HP facing inquiry on Mercury’s options

Share
From the Associated Press

Still grappling with the fallout from a boardroom spying scandal, Hewlett-Packard Co. is facing a Senate investigation into stock option troubles it inherited last year with its $4.9-billion acquisition of software maker Mercury Interactive Corp.

HP has been asked for more information about Mercury’s alleged mishandling of stock options in a request received Feb. 26 from an investigative arm of the U.S. Senate Committee on Homeland Security and Governmental Affairs, according to a regulatory filing Friday by HP.

The Palo Alto-based computer and printer maker said it intended to cooperate with the inquiry.

Advertisement

The Senate’s interest in Mercury threatens to create more legal headaches for HP, which has spent much of the last six months trying to make amends for a company-approved probe that obtained personal information under false pretenses about more than a dozen HP directors, journalists and their families.

The subterfuge led to criminal charges being filed against HP’s former chairwoman, Patricia Dunn, who ordered the investigation in hopes of identifying a boardroom leak, only to wind up resigning in disgrace. Dunn is fighting the charges against her.

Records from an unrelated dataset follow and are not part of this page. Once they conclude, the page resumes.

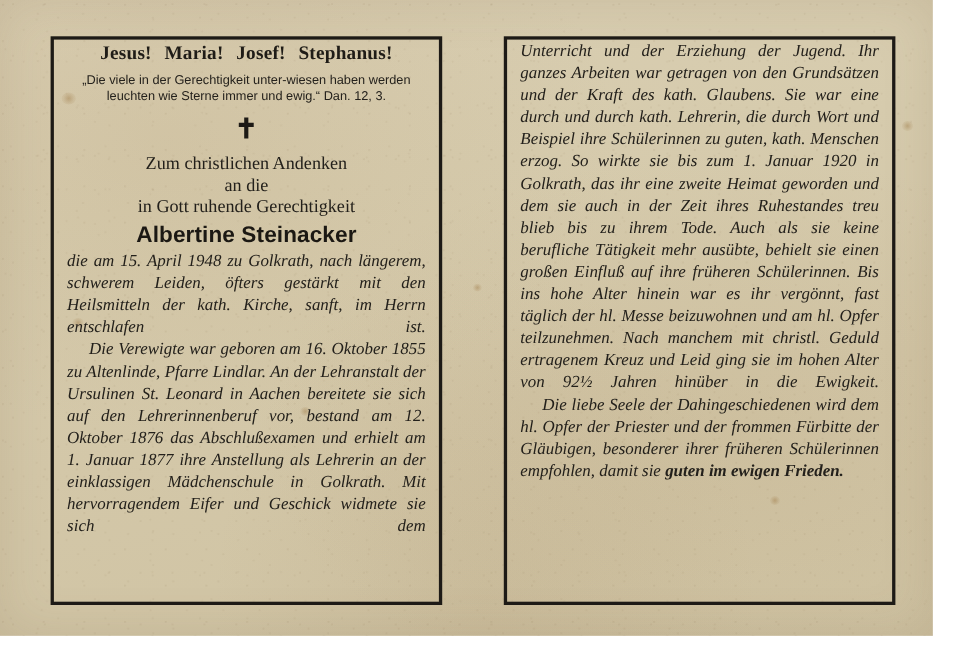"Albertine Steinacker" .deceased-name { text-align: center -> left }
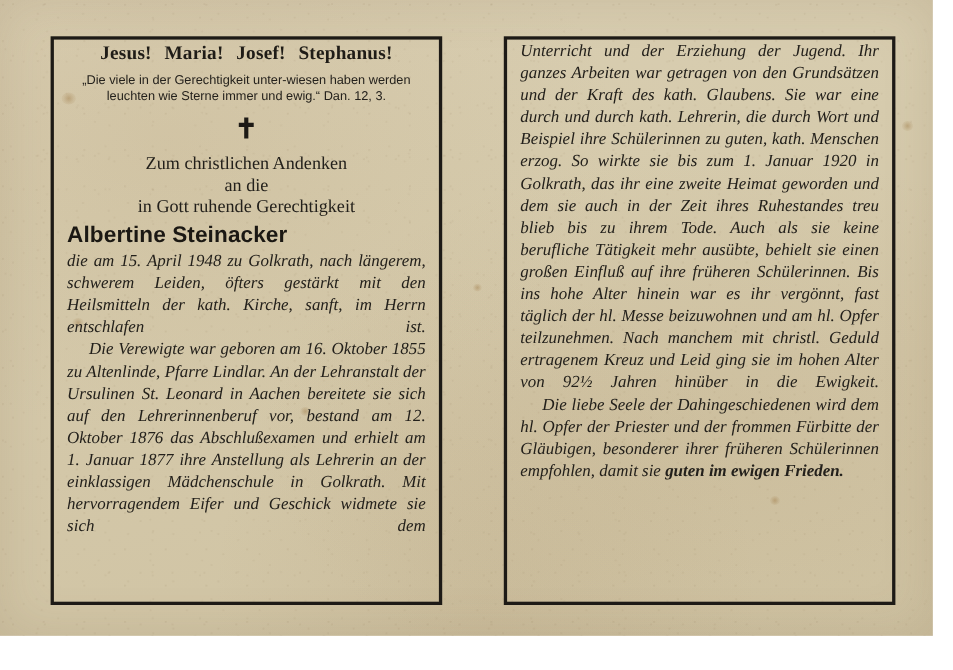"die am 15. April 1948" p.body-text { text: April -> February }
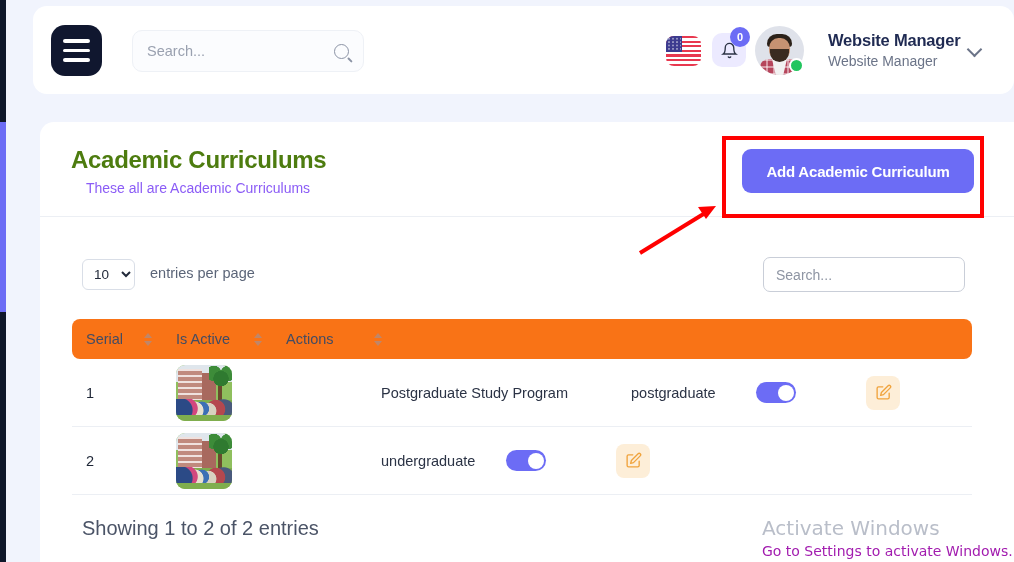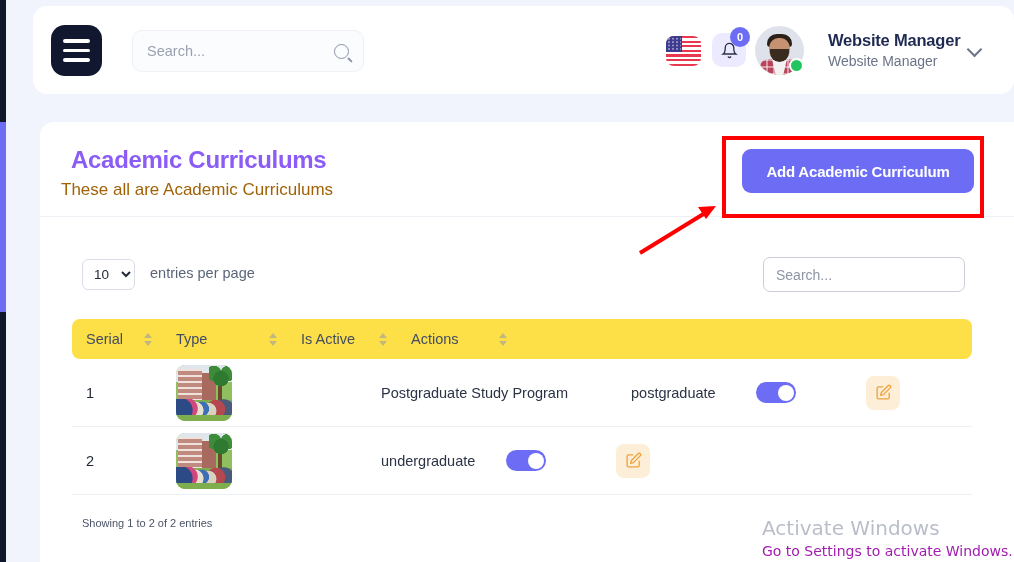"Academic Curriculums" .page-title { color: #8b5cf6 -> #4d7c0f }
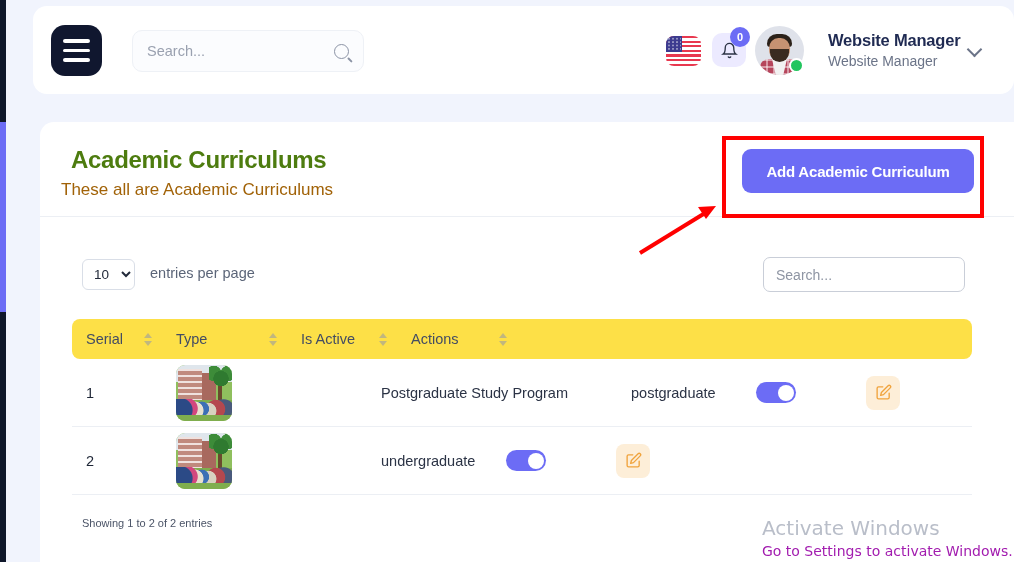"These all are Academic Curriculums" .page-sub { color: #a16207 -> #8b5cf6; font-size: 17px -> 14px; left: 21px -> 46px }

In late 2005, Mercury ousted its longtime chief executive, Amnon Landon, and two other top executives after concluding that they had engaged in option backdating, in which the terms of a stock option grant are based on a date in the past instead of the date the grant is actually made.

Backdating can increase the potential value of the options and, if the backdated options aren’t properly accounted for, can inflate a company’s earnings.